J’ai tout de même une remarque : les élections présidentielles ne sont pas l’élément important de l’actualité. Elles ne sont qu’une partie des élections américaines d’hier, le processus étasunien fusionnant plusieurs événements aussi bien au niveau des comtés et des États qu’au niveau fédéral.
Ce qu’il faut retenir, ça n’est pas la victoire de Trump (enfin si, mais pas que).
Le 20 janvier, le Parti républicain (ou Grand Old Party, GOP pour les intimes) n’aura pas seulement un président pioché dans son aile droite. Il aura aussi un gouvernement fédéral et une bonne part des gouvernements des États (dont bien des poids lourds : hormis la côte Ouest, l’Illinois et New York, le parti démocrate n’a pas gardé des masses d’États très importants).
Il aura aussi, et c’est au moins aussi important, la Chambre des représentants et le Sénat, autrement dit l’ensemble du pouvoir législatif fédéral. Du coup, il va très certainement avoir une très large liberté en matière de politique économique et sociale. Vous pouvez compter les jours de l’Obamacare : ça ne va peut-être pas durer.
Sur le plan financier, notons que la direction de la Réserve fédérale est toujours un grand mystère (deux de ses sept sièges de gouverneurs sont vacants). Elle ne va peut-être pas signer un blanc-seing aux idées de Trump. Cependant, elle suivra sans doute sans problème les décisions du Congrès, et celui-ci est pour deux ans au moins complètement aux mains du GOP.
La grande oubliée
Et surtout, il y a la question que beaucoup oublient (en tout cas sur France 3, Franceinfo, TF1 et Facebook). Depuis la mort de Scalia en février, la Cour suprême est réduite à huit membres. Quatre ont été nommés par les Bush et Reagan, quatre sont dus à Clinton et Obama. Du fait de l’approche des élections, le Sénat a bloqué la nomination de Merrick Garland, choisi par Obama conformément à la Constitution : trouver un nouveau “justice” sera une des premières tâches du prochain président.

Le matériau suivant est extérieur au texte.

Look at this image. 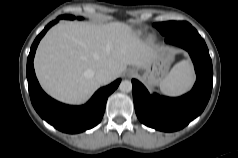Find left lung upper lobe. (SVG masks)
Listing matches in <instances>:
<instances>
[{
    "label": "left lung upper lobe",
    "instance_id": "obj_1",
    "mask_svg": "<svg viewBox=\"0 0 238 158\" xmlns=\"http://www.w3.org/2000/svg\"><path fill=\"white\" fill-rule=\"evenodd\" d=\"M154 26L161 32L162 35L168 36L178 30L190 26V24L188 22L169 21V22L155 23Z\"/></svg>",
    "mask_w": 238,
    "mask_h": 158
}]
</instances>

Concrètement, il est donc extrêmement probable que la Cour suprême, actuellement divisée, bascule elle aussi dans une majorité républicaine dès février ou mars. Et ça, ça peut avoir une influence majeure sur la marche du pays : si le Congrès républicain souhaite légiférer dans le sens de certaines promesses de campagne de Trump, elle sera forcément saisie. Je n’imagine pas qu’elle n’ait pas dès 2017 à se prononcer sur certaines orientations de la politique du pays.

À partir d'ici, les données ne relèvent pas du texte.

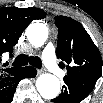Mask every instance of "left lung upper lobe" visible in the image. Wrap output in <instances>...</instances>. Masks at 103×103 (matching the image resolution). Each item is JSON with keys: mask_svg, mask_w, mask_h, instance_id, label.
<instances>
[{"mask_svg": "<svg viewBox=\"0 0 103 103\" xmlns=\"http://www.w3.org/2000/svg\"><path fill=\"white\" fill-rule=\"evenodd\" d=\"M58 28L56 55L66 63L67 76L98 80L102 75L101 55L82 25L66 16H56ZM62 67L65 66L60 62Z\"/></svg>", "mask_w": 103, "mask_h": 103, "instance_id": "5c2ea615", "label": "left lung upper lobe"}]
</instances>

Un exemple simple : en 2014, Obama annonçait le programme Dapa, qui devait accorder un droit de résidence temporaire aux parents étrangers d’enfants américains. Le Texas et 25 autres États, estimant que cette politique n’était pas conforme à la Constitution et ne dépendait pas de l’État fédéral, ont attaqué ce programme en justice. Après plus d’un an de procédure, la Cour suprême a été appelée à se prononcer sur la question ; en juin dernier, elle a annoncé être bloquée, 4 contre 4, et laisser les juridictions inférieures se décider. Imaginons qu’elle doive se prononcer à nouveau sur la question en 2017 : avec un Justice républicain de plus, le programme ne sera pas juste suspendu en attendant les décisions judiciaires, mais définitivement enterré, laissant le Texas libre d’expulser les parents d’enfants américains comme il l’entend.
La jurisprudence de la Cour suprême est une source de droit loin d’être négligeable, et le choix du remplaçant de Scalia pourrait avoir une influence réelle sur la marche du pays.
En février, le GOP aura donc non seulement la direction de nombre d’États, mais aussi les pouvoirs fédéraux exécutif, législatif et sans doute économique. Et pour ceux qui souhaiteraient faire examiner la constitutionnalité des mesures prises, le pouvoir judiciaire fédéral penchera également du côté républicain. Ça n’est pas juste la question de Trump : c’est l’ensemble de la politique américaine qui va basculer comme un seul homme.